И. Б.: И тело для тебя — это такая вневременная категория, символ. А физиологичность остается во времени?

Т. Л.: Я совсем не хочу играть в игру подражания, заниматься «интуицией интуиций», что очень актуально для современного искусства. Любые эстетические категории всегда соотносят природное и Божественное. Но поскольку человек никогда не приблизится к Божественному, в современном искусстве действует не интуиция, а «интуиция интуиций», то есть продуцируется не естественное стремление к идеальному, а его аналитическое восприятие.

И. Б.: Можно ли сказать, что постулируется «небогоподобность» человека, отказ от идеала, потому что он недостижим? Тебя интересует идеальная форма человека, не такая форма, которая дана тебе в твоем субъективном представлении. И ты ищешь ее в какой-то модели?

Т. Л.: Конечно, на создание визуального ряда меня наталкивает материал, который я имею. Я веду достаточно замкнутый образ жизни, и для того, чтобы реализовать какую-то серию, я ищу среди близких знакомых что-то похожее на мое представление.

И. Б.: Первичен все же мир воображения?

Т. Л.: В моей работе — и в жизни вообще — очень большую роль играет как раз воображение, разработанное моими интуицией и опытом работы. На самом деле мое общение с людьми сводится к минимуму. В свое время я поняла, почему социальной фотографией заниматься не буду никогда. Мне нравится наблюдать за людьми, но людей в большом количестве я вообще не воспринимаю, и скажу больше — я человечество просто не люблю категорически.

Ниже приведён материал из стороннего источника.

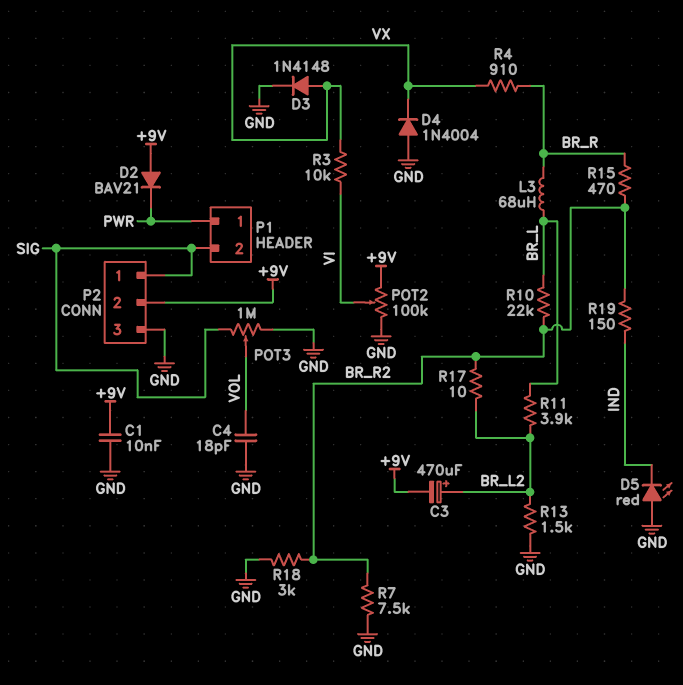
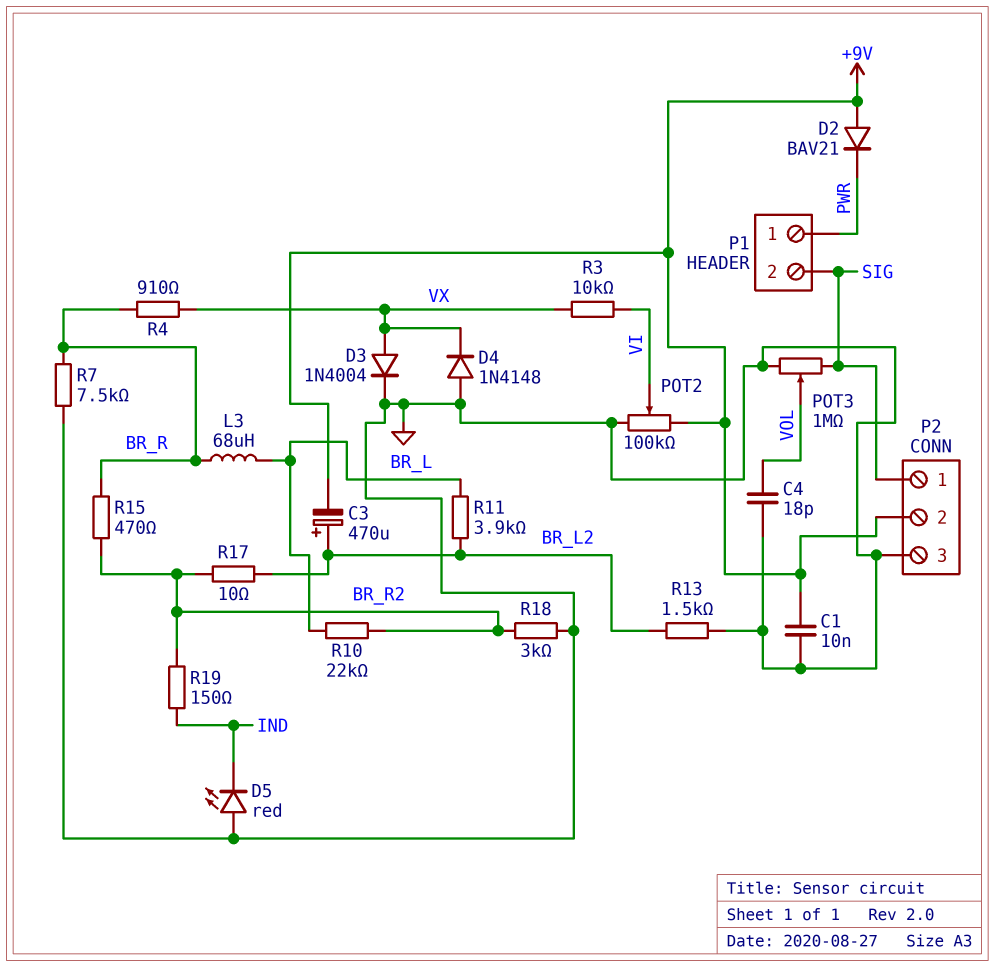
D3: diode 1N4148 (A VX, K GND) -> diode 1N4004 (A VX, K GND)
D4: diode 1N4004 (A GND, K VX) -> diode 1N4148 (A GND, K VX)
R7: 7.5k (BR_R2, GND) -> 7.5k (BR_R, GND)

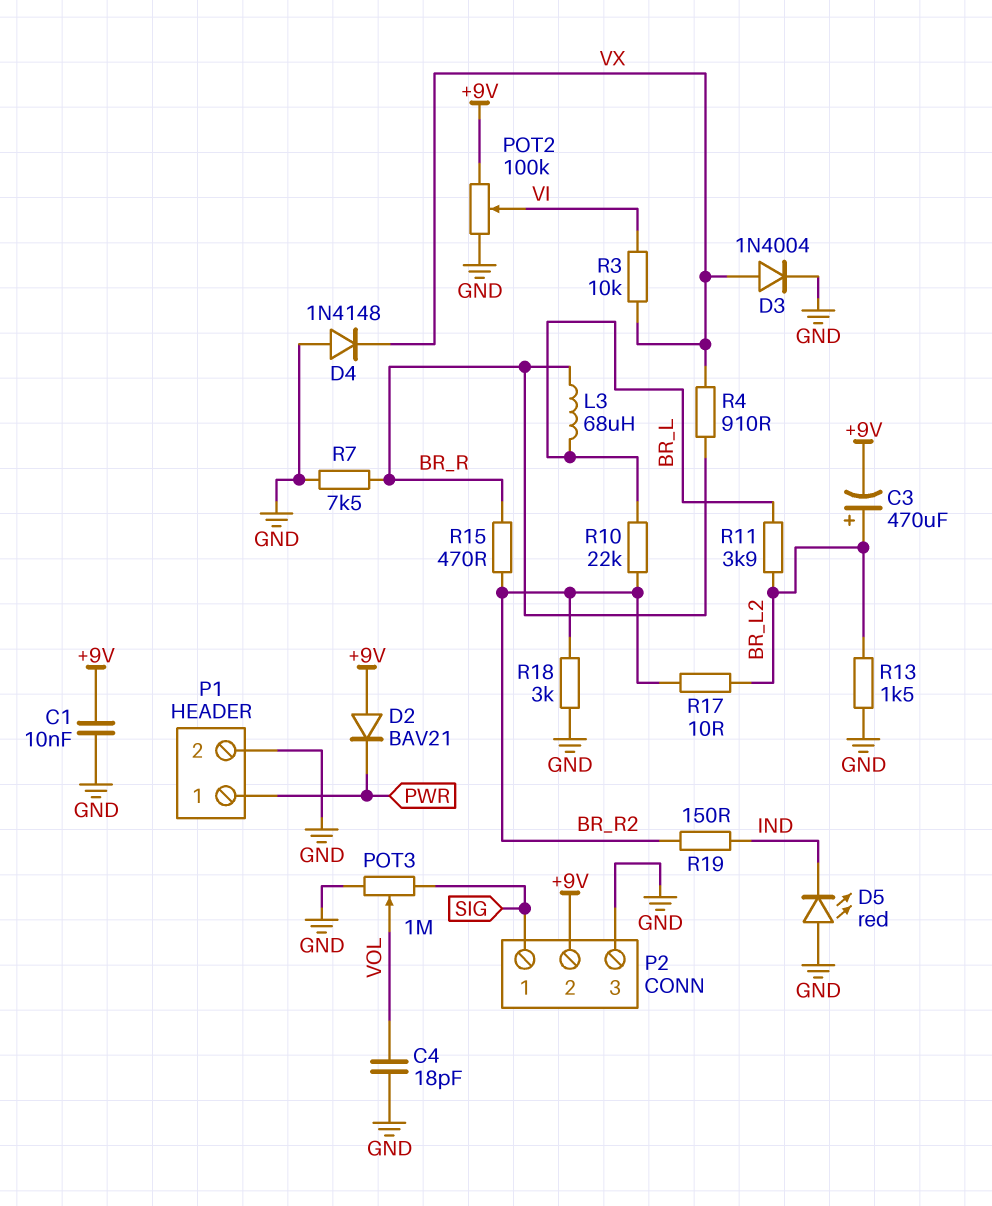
P1 pin 2: SIG -> GND

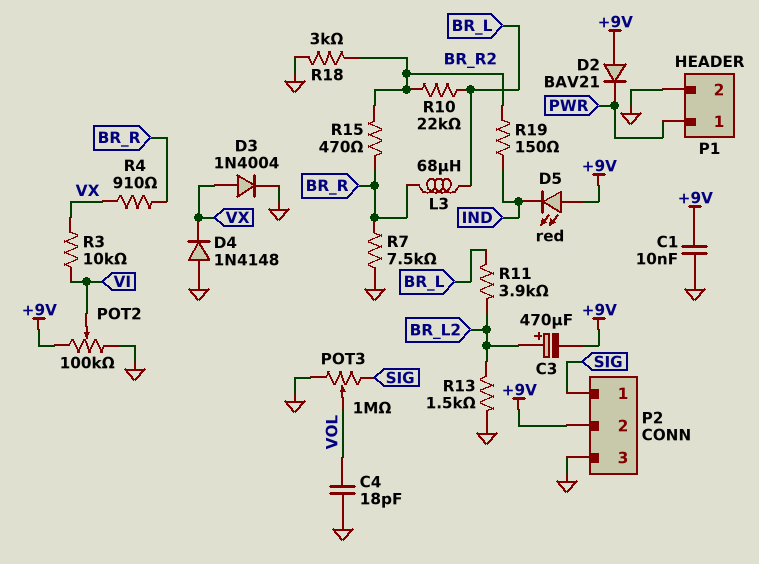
D5: LED red (A GND, K IND) -> LED red (A +9V, K IND)
R17: 10 (BR_L2, BR_R2) -> none

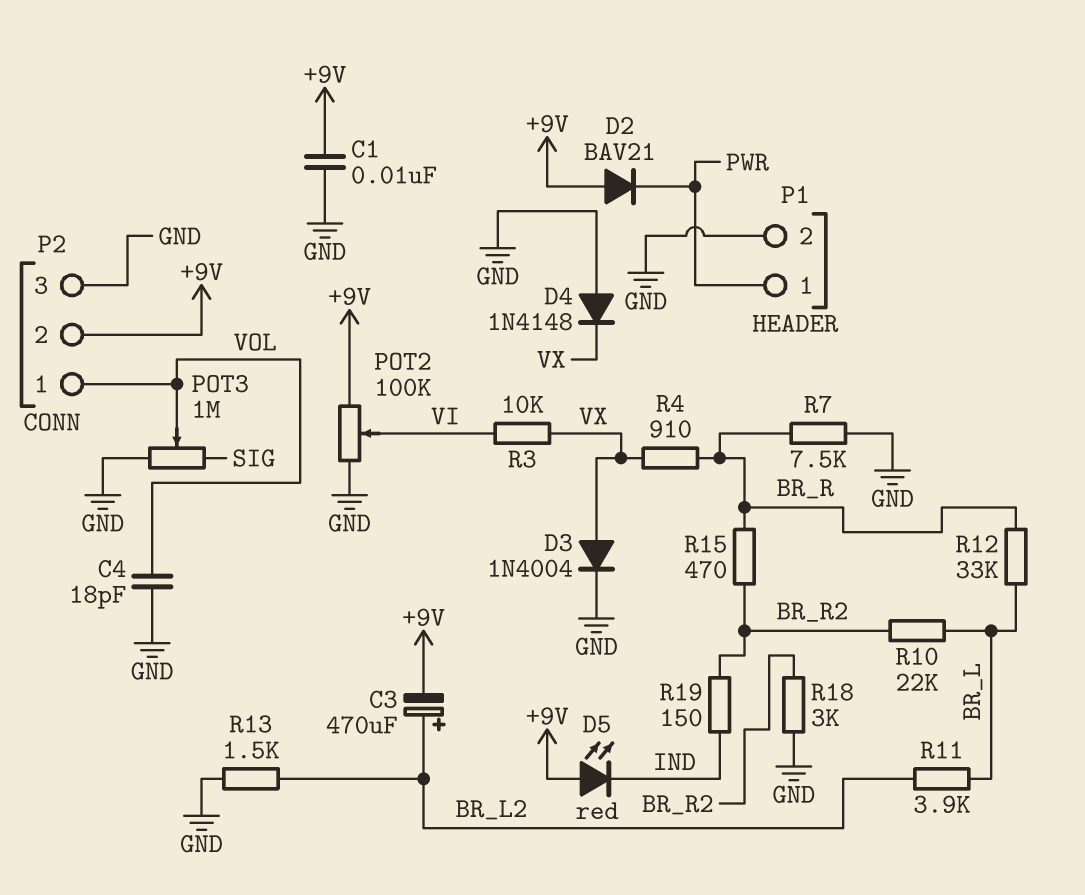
L3: 68uH (BR_L, BR_R) -> none
P2 pin 1: SIG -> VOL
R12: none -> 33k (BR_L, BR_R)

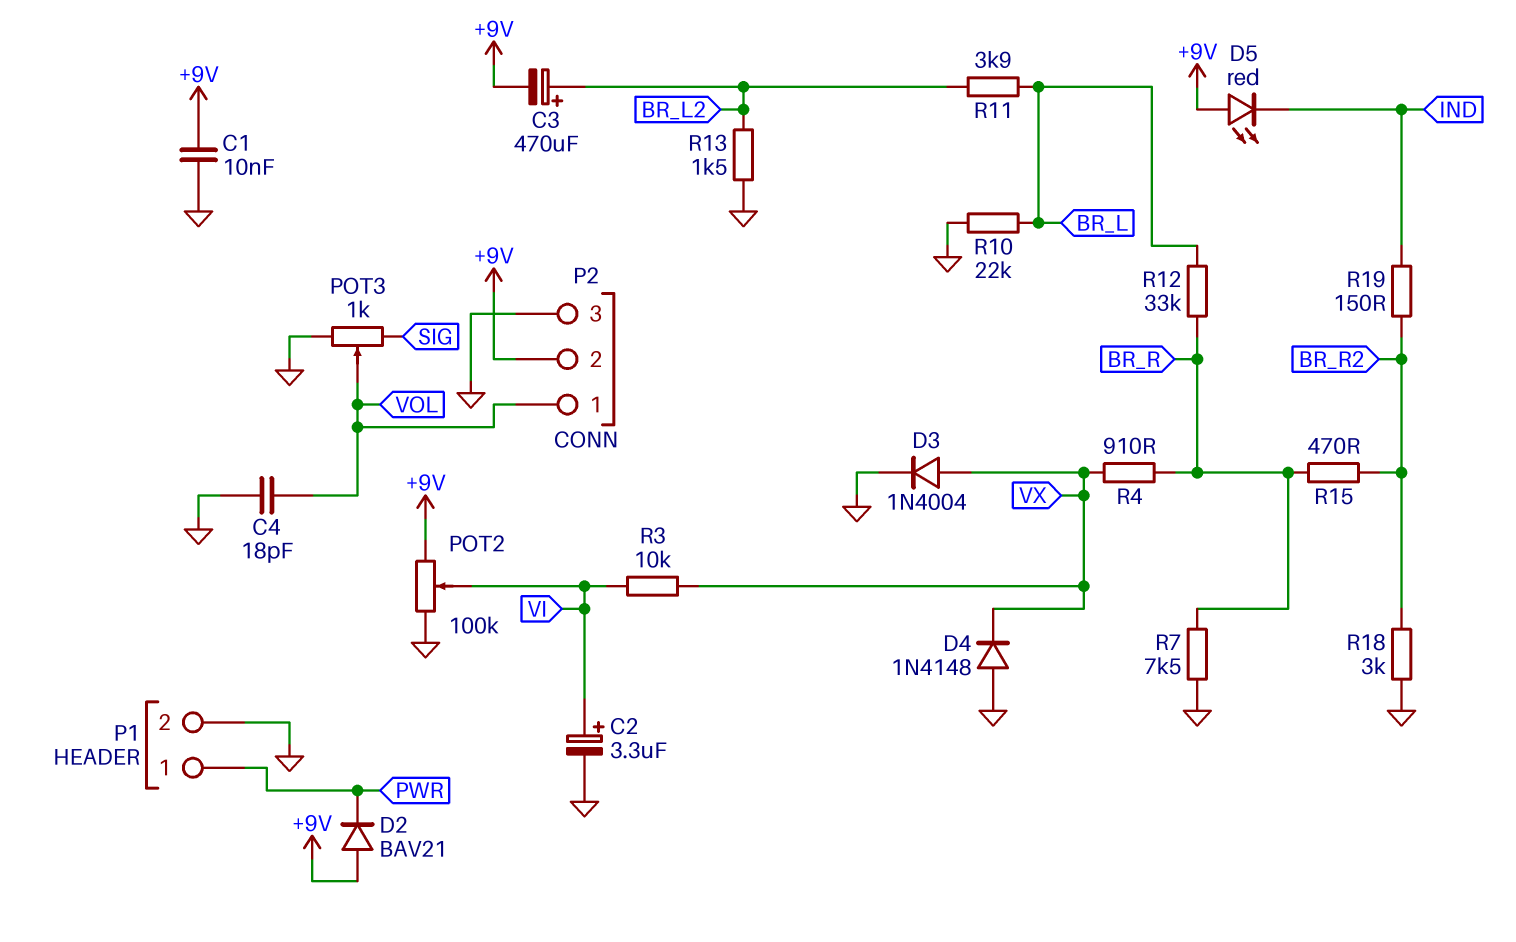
C2: none -> 3.3uF (plus VI, minus GND)
POT3: 1M (GND, SIG, wiper VOL) -> 1k (GND, SIG, wiper VOL)
R10: 22k (BR_L, BR_R2) -> 22k (BR_L, GND)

И любить его не за что. За последнюю тысячу лет человечество придумало только двигатель внутреннего сгорания.

И. Б.: Но разве фотоаппарат — не завоевание прогресса?

Т. Л.: Фотография — это то, что подсмотрено людьми у природы. Это действие света. А вот прогресс в фотографии — узкие объективы, автоматические камеры — это следствие, во-первых, человеческой лени, а во-вторых, стремления к быстрой передаче информации, то есть выхода в массовость. Надо сказать, что для меня технологический аспект фотографии просто неинтересен.

И. Б.: Если продолжить разговор о техническом прогрессе — изменит ли компьютерная фотография значение фотоизображения? Не привлекают ли тебя возможности манипулирования? Ведь компьютер — это качественно новый этап в манипуляции, которая использовалась с момента открытия фотографии.

Т. Л.: Для меня фотография — это классический негатив, я не признаю технологических манипуляций.

И. Б.: Можно ли сказать, что твои фотографии «нерукотворны»? Изображение выстраивается сначала в вообращении, затем ты выстраиваешь натуру и наконец «накладываешь» пленку и фиксируешь с помощью автоматической камеры. То есть фотография — слепок с твоего воображения?

Т. Л.: Да, руками я «не понимаю». Именно поэтому я не могу и не хочу рисовать. Я воспроизвожу на фотографии игру своего воображения. Для меня мир воображения намного сильнее мира опыта и работы с материалом. С пленкой можно ничего не делать руками. Я очень долго ищу натуру, сама съемка происходит практически сразу и на одну пленку. А печать — это чисто технический момент, я обычно поручаю его профессионалам.

И. Б.: Фотография — это возможность документировать внутренний мир? Условно говоря, твое воображение превращается в событие, а потом производится вещестенное доказательство этого события, которое на самом деле существовало только в твоем сознании. Мне кажется, тебя интересует именно этот аспект первичности.

Т. Л.: Я считаю, что фотография может быть только постановочной. И я использую постановку для выражения своего внутреннего мира. Я думаю даже, что поскольку так трудно найти натуру — друзья заняты, профессиональные модели неинтересны, — то я буду приглашать для следующих проектов не модели, а фотографов с фотоаппаратами. Какие-то работы я хотела бы делать через себя. То есть я могу осуществлять функции режиссера и функции модели, а снимать будут другие. Для меня сейчас не актуально, кто снимает.